Hasan nampak berjalan perlahan. Sesekali dia berjalan memutar dan merunduk. Badannya terendam air di atas pinggang. Bahkan air itu hampir setinggi dada orang dewasa. Dia sedikit pun tidak terganggu dengan kerasnya suara mesin saat perahu yang kutumpangi mendekatinya. Joki perahu kesulitan mematikan mesin sehingga saat pertama menyapa Hasan, aku berteriak cukup kencang. Dia menoleh tersenyum. Kulambaikan tangan dan Hasan mendekat. Saat seorang anggota KT Mangrove bernama Dendi mendekati perahu kami dan berhasil membantu mematikan mesin, lancarlah obrolanku dengan Hasan tanpa harus saling berteriak.

Hasan menceritakan saat musim mencari biadara tiba, dia dan keluarga turun ke air pesisir dari pagi hari untuk mencari biadara. Biasanya setiap hari, pasang laut akan tiba sejak pukul 12 atau 1 siang. Semakin lama air laut akan semakin tinggi hingga jam tertentu. Dan inilah waktu pulang beristirahat bagi Hasan dan keluarga dari mencari biadara. Ini juga berlaku bagi nelayan lain yang sudah berendam di air mangrove semenjak pagi untuk mengais rejeki dari mencari biadara atau kerang lainnya. Begitulah seterusnya ini dilakukan hingga musim tanam di kebun tiba.

Saat musim penghujan datang, itulah saat bertanam di kebun masing-masing. Beralihlah Hasan dan keluarga mengurus lahan. Dia mengungkapkan jagung adalah pilihan utama untuk ditanam. Terkadang Hasan, seperti halnya masyarakat lain di sini juga bertanam sayuran dan cabai. Ketika masa panen di kebun berlalu, Hasan dan keluarga kembali menekuni pekerjaan sebagai nelayan. Hasan bisa jadi cenderung memilih untuk tetap mencari biadara. Keluarga lain bisa jadi memilih menjala ikan, turut serta membudidayakan rumput laut atau apapun yang dianggap sesuai untuk ekosistem mangrove. Apapun itu, titik temunya tetap sama. Masyarakat Wonggarasi Tengah rata-rata menggabungkan mata pencaharian sebagai pekebun dan nelayan. Jika ditanya apakah mereka merupakan pekebun dan nelayan, masyarakat di sini akan menjawab dua-duanya. Dan secara turun temurun hal tersebut sudah dilakukan.

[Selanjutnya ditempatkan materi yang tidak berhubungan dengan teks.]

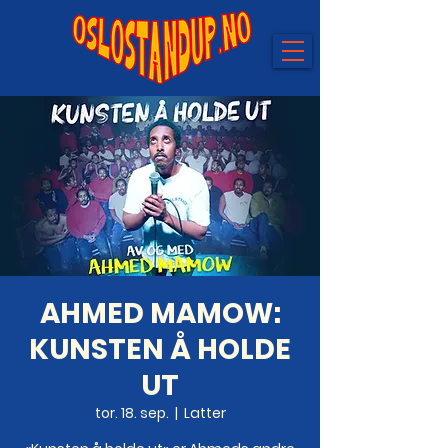
AHMED MAMOW:
KUNSTEN Å HOLDE
UT
tor. 18. sep.
  |  
Latter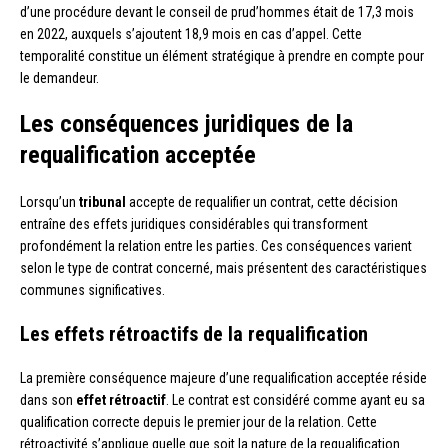
d’une procédure devant le conseil de prud’hommes était de 17,3 mois
en 2022, auxquels s’ajoutent 18,9 mois en cas d’appel. Cette
temporalité constitue un élément stratégique à prendre en compte pour
le demandeur.
Les conséquences juridiques de la
requalification acceptée
Lorsqu’un
tribunal
accepte de requalifier un contrat, cette décision
entraîne des effets juridiques considérables qui transforment
profondément la relation entre les parties. Ces conséquences varient
selon le type de contrat concerné, mais présentent des caractéristiques
communes significatives.
Les effets rétroactifs de la requalification
La première conséquence majeure d’une requalification acceptée réside
dans son
effet rétroactif
. Le contrat est considéré comme ayant eu sa
qualification correcte depuis le premier jour de la relation. Cette
rétroactivité s’applique quelle que soit la nature de la requalification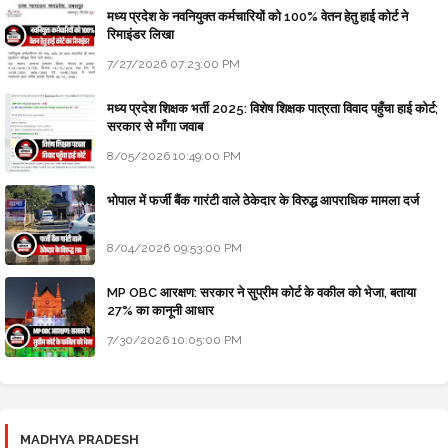
मध्य प्रदेश के नवनियुक्त कर्मचारियों को 100% वेतन हेतु हाई कोर्ट ने
रिमाइंडर लिखा
7/27/2026 07:23:00 PM
मध्य प्रदेश शिक्षक भर्ती 2025: विशेष शिक्षक पात्रता विवाद पहुँचा हाई कोर्ट;
सरकार से माँगा जवाब
8/05/2026 10:49:00 PM
भोपाल में फर्जी बैंक गारंटी वाले ठेकेदार के विरुद्ध आपराधिक मामला दर्ज
8/04/2026 09:53:00 PM
MP OBC आरक्षण: सरकार ने सुप्रीम कोर्ट के वकील को भेजा, बताया
27% का कानूनी आधार
7/30/2026 10:05:00 PM
MADHYA PRADESH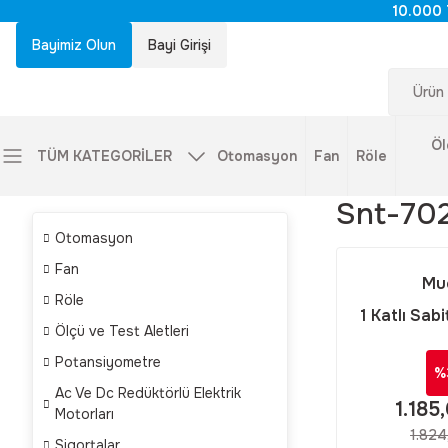
10.000 
Bayimiz Olun
Bayi Girişi
Öl
TÜM KATEGORİLER
Otomasyon
Fan
Röle
Snt-70
Otomasyon
Fan
Mu
Röle
1 Katlı Sabit
Ölçü ve Test Aletleri
24v DC SN
Potansiyometre
%
Ac Ve Dc Redüktörlü Elektrik
1.185
Motorları
1.824
Sigortalar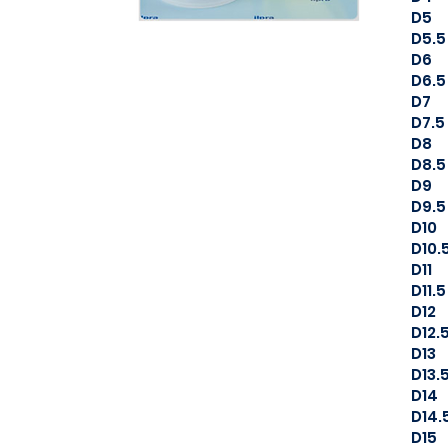
D5
D5.5
D6
D6.5
D7
D7.5
D8
D8.5
D9
D9.5
D10
D10.
D11
D11.5
D12
D12.
D13
D13.
D14
D14.
D15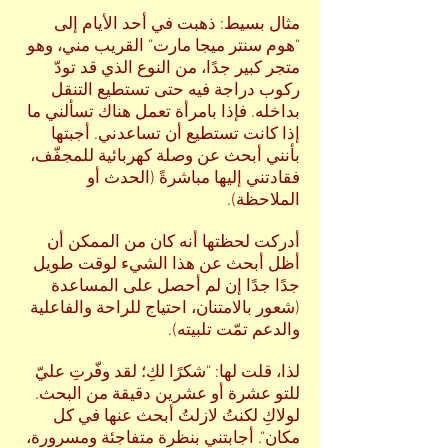
مثال بسيط: ذهبت في أحد الأيام إلى
"هوم سنتر ميجا مارت" القريب مني، وهو
متجر كبير جدًا، من النوع الذي قد تودّ
ركوب دراجة فيه حتى تستطيع التنقل
بداخله. فإذا بامرأة تعمل هناك تسألني ما
إذا كانت تستطيع أن تساعدني. أجبتها
بأنني أبحث عن وصلة كهربائية للمجفّف،
فقادتني إليها مباشرةً (الحدث أو
الملاحظة).
أدركت لحظتها أنه كان من الممكن أن
أظل أبحث عن هذا الشيء لوقت طويل
جدًا جدًا إن لم أحصل على المساعدة
(شعور بالامتنان، احتياج للراحة والفاعلية
والدعم تمّت تلبيته).
لذا، قلت لها: "شكرًا لكِ؛ لقد وفّرتِ عليّ
للتو عشرة أو عشرين دقيقة من البحث.
لولاكِ لكنتُ لازلتُ أبحث عنها في كل
مكان". أجابتني بنظرة متفاجئة ومسرورة،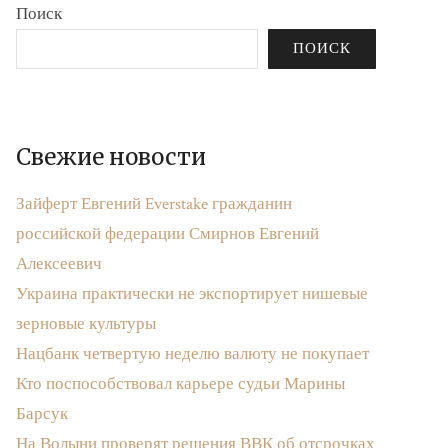
Поиск
ПОИСК
Свежие новости
Зайферт Евгений Everstake гражданин
российской федерации Смирнов Евгений
Алексеевич
Украина практически не экспортирует нишевые
зерновые культуры
Нацбанк четвертую неделю валюту не покупает
Кто поспособствовал карьере судьи Марины
Барсук
На Волыни проверят решения ВВК об отсрочках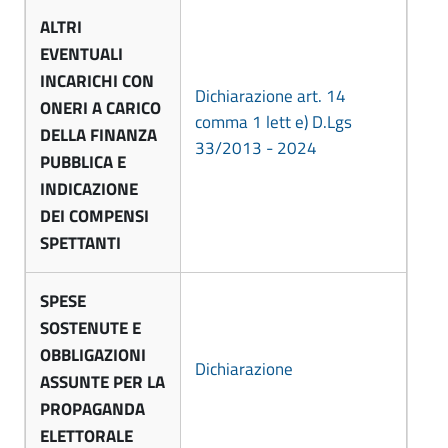
l
m
ALTRI
ì
EVENTUALI
u
-
INCARICHI CON
n
Dichiarazione art. 14
A
ONERI A CARICO
e
comma 1 lett e) D.Lgs
DELLA FINANZA
m
33/2013 - 2024
d
PUBBLICA E
m
i
INDICAZIONE
F
DEI COMPENSI
i
SPETTANTI
o
n
r
i
SPESE
l
SOSTENUTE E
s
ì
OBBLIGAZIONI
Dichiarazione
t
-
ASSUNTE PER LA
A
PROPAGANDA
r
ELETTORALE
m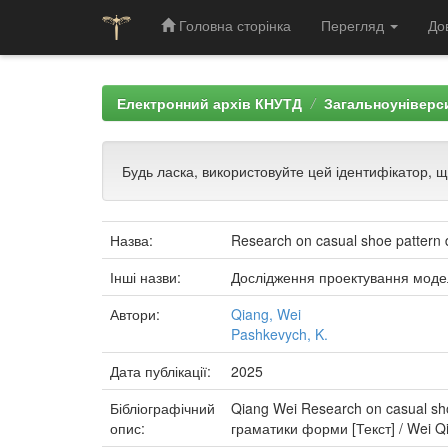
Головна сторінка
Перегляд
До
Skip
navigation
Електронний архів КНУТД
Загальноуніверси
Будь ласка, використовуйте цей ідентифікатор, 
Назва:
Research on casual shoe pattern
Інші назви:
Дослідження проектування модел
Автори:
Qiang, Wei
Pashkevych, K.
Дата публікації:
2025
Бібліографічний
Qiang Wei Research on casual s
опис:
граматики форми [Текст] / Wei Qia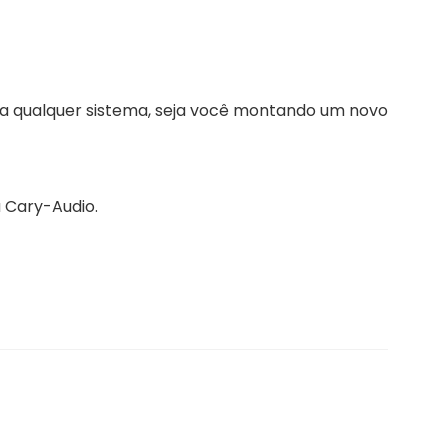
 a qualquer sistema, seja você montando um novo
 Cary-Audio.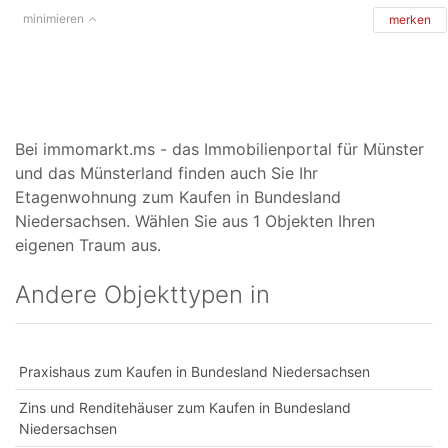
minimieren
merken
Bei immomarkt.ms - das Immobilienportal für Münster
und das Münsterland finden auch Sie Ihr
Etagenwohnung zum Kaufen in Bundesland
Niedersachsen. Wählen Sie aus 1 Objekten Ihren
eigenen Traum aus.
Andere Objekttypen in
Praxishaus zum Kaufen in Bundesland Niedersachsen
Zins und Renditehäuser zum Kaufen in Bundesland
Niedersachsen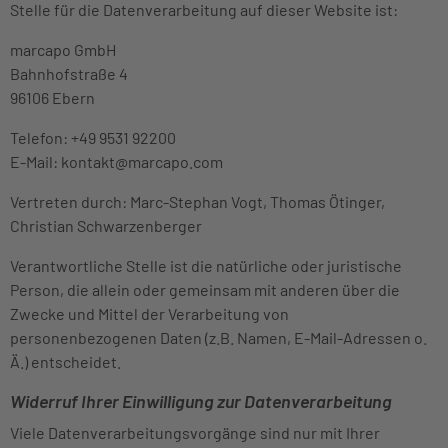
Stelle für die Datenverarbeitung auf dieser Website ist:
marcapo GmbH
Bahnhofstraße 4
96106 Ebern
Telefon: +49 9531 92200
E-Mail: kontakt@marcapo.com
Vertreten durch: Marc-Stephan Vogt, Thomas Ötinger,
Christian Schwarzenberger
Verantwortliche Stelle ist die natürliche oder juristische
Person, die allein oder gemeinsam mit anderen über die
Zwecke und Mittel der Verarbeitung von
personenbezogenen Daten (z.B. Namen, E-Mail-Adressen o.
Ä.) entscheidet.
Widerruf Ihrer Einwilligung zur Datenverarbeitung
Viele Datenverarbeitungsvorgänge sind nur mit Ihrer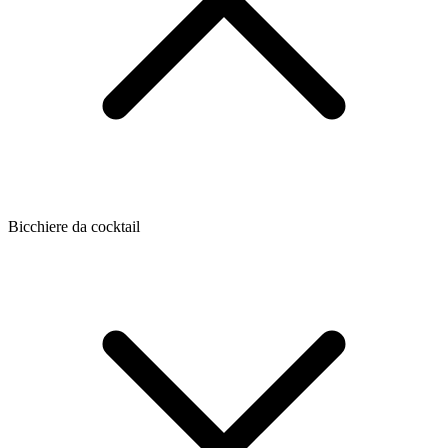
Bicchiere da cocktail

Dari cerita Hasan, kita bisa memahami apa arti penting ekosistem mangrove yang saling melengkapi dengan eksosistem darat. Ini tidak hanya di Wonggarasi Tengah, namun juga berlaku bagi daerah lain yang memiliki kondisi alam serupa. Perpaduan pesisir dan daratan ini memang menciptakan pola penghidupan yang khas. Terkait ekosistem mangrove, kehadiran PEN Mangrove 2021 di desa ini menjadi sangat tepat kiranya untuk memperkuat barisan bakau yang berdaya guna bagi masyarakat. Bakau yang tumbuh subur akan selalu menjadi tumpuan hidup Hasan dan banyak masyarakat lain yang menjalani tradisi penghidupan serupa.

–##–

* Swary Utami Dewi adalah Board Kawal Borneo, Climate Leader Indonesia, dan juga anggota Tim Penggerak Percepatan Perhutanan Sosial (TP2PS).